* YOUR GOAL: Go through the data below. Pull out every line that has the word "Rumah".

▼

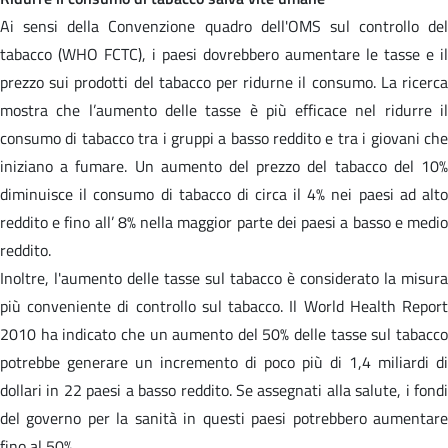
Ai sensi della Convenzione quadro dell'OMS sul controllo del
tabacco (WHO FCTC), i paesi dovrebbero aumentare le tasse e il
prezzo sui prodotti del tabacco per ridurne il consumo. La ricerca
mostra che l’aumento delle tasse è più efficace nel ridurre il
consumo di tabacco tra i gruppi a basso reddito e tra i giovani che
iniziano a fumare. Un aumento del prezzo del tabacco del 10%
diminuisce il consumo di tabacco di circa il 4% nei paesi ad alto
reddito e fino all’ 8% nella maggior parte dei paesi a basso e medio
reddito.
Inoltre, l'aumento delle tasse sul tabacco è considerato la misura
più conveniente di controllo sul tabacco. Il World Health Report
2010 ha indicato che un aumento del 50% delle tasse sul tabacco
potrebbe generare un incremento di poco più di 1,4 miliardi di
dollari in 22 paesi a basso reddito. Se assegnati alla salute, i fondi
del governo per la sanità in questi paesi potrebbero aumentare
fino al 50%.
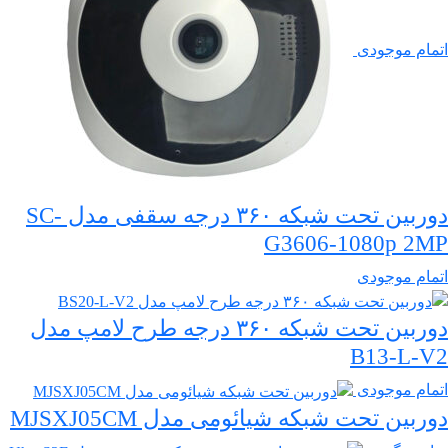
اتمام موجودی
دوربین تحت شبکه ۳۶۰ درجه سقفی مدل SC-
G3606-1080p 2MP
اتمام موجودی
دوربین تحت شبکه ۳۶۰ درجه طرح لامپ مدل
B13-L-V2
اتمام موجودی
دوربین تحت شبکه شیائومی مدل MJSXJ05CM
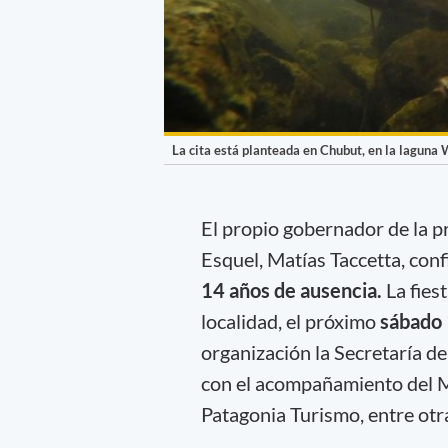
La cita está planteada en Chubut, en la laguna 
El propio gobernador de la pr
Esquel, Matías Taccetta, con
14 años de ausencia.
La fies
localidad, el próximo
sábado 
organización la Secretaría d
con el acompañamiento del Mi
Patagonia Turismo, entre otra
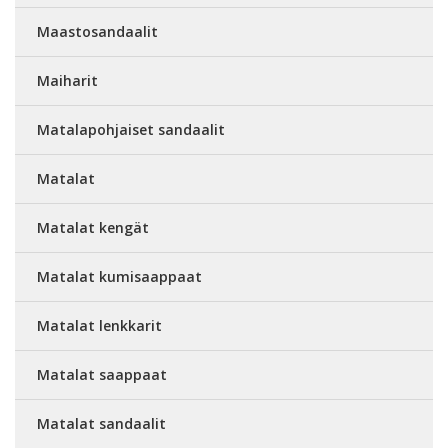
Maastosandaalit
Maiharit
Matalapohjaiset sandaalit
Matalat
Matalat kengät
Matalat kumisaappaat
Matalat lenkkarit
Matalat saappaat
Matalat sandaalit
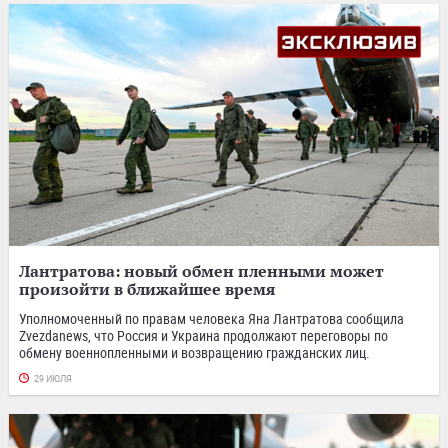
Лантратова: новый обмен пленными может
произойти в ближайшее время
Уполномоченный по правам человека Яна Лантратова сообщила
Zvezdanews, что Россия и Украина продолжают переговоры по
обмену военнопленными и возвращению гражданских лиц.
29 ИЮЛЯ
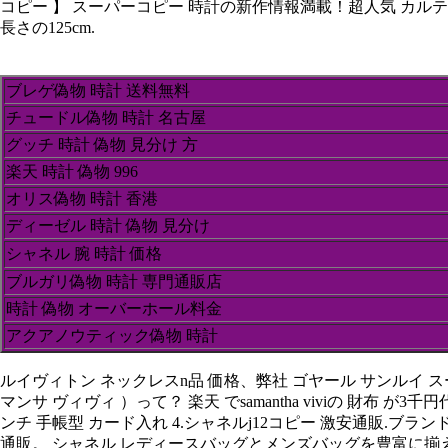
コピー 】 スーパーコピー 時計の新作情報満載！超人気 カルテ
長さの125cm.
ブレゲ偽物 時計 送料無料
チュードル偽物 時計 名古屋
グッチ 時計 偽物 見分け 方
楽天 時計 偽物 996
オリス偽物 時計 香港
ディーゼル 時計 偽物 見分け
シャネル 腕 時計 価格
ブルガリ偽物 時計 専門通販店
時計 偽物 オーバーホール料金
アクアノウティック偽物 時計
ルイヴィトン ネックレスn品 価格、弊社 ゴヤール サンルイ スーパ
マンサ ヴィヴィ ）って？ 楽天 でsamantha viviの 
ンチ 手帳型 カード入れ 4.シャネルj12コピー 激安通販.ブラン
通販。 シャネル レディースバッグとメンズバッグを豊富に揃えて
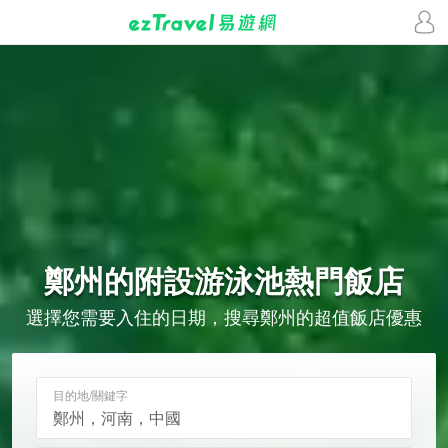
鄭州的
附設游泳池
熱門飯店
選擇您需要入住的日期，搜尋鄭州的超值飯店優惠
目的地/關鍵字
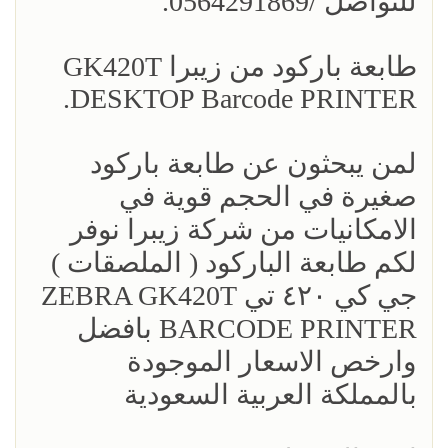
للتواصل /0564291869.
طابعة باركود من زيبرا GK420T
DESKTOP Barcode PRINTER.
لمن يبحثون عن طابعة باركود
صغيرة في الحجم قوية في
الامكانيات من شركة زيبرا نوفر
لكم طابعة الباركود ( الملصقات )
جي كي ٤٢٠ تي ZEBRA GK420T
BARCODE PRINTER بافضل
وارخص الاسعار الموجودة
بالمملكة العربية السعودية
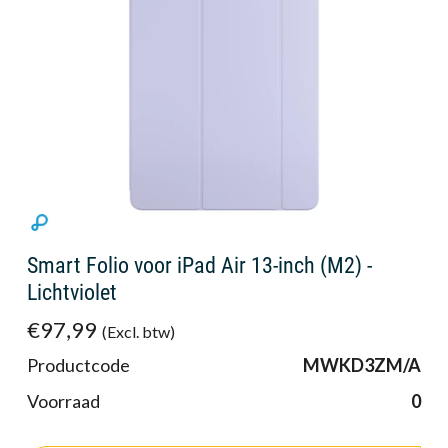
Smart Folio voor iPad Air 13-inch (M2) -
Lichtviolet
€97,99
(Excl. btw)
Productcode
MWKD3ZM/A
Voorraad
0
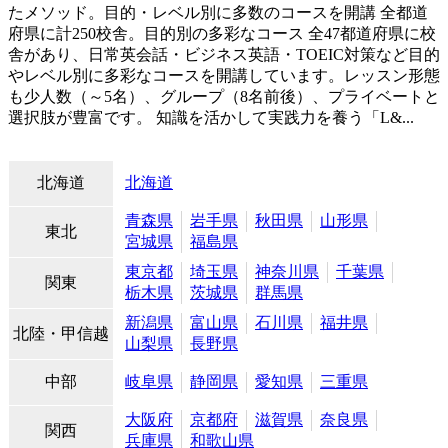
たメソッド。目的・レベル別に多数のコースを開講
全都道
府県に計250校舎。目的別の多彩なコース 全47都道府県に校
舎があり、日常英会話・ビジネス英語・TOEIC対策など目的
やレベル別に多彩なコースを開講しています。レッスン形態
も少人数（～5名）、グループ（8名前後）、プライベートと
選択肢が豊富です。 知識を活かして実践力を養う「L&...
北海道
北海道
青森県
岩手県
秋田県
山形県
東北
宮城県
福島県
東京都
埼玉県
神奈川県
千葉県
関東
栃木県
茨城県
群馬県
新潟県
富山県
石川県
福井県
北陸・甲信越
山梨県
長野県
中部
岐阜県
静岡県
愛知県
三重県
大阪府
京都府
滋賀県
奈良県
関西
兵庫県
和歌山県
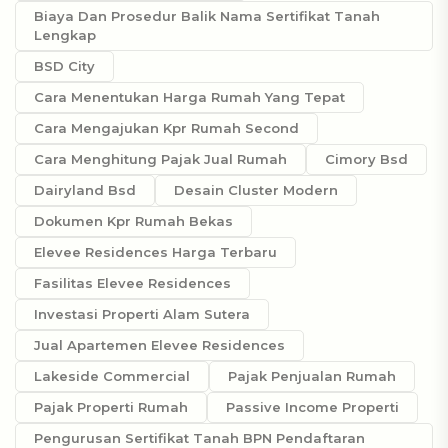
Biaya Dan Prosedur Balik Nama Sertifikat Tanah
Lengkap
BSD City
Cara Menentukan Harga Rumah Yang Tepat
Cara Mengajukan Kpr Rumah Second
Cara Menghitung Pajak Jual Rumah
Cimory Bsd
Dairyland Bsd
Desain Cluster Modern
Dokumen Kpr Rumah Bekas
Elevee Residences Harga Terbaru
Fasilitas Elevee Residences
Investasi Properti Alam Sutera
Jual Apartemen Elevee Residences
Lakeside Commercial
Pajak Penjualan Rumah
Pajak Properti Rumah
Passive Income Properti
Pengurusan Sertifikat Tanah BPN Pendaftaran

▲

* TASK SOLUTION:
Cara Menentukan Harga Rumah Yang Tepat
Cara Mengajukan Kpr Rumah Second
Cara Menghitung Pajak Jual Rumah
Dokumen Kpr Rumah Bekas
Pajak Penjualan Rumah
Pajak Properti Rumah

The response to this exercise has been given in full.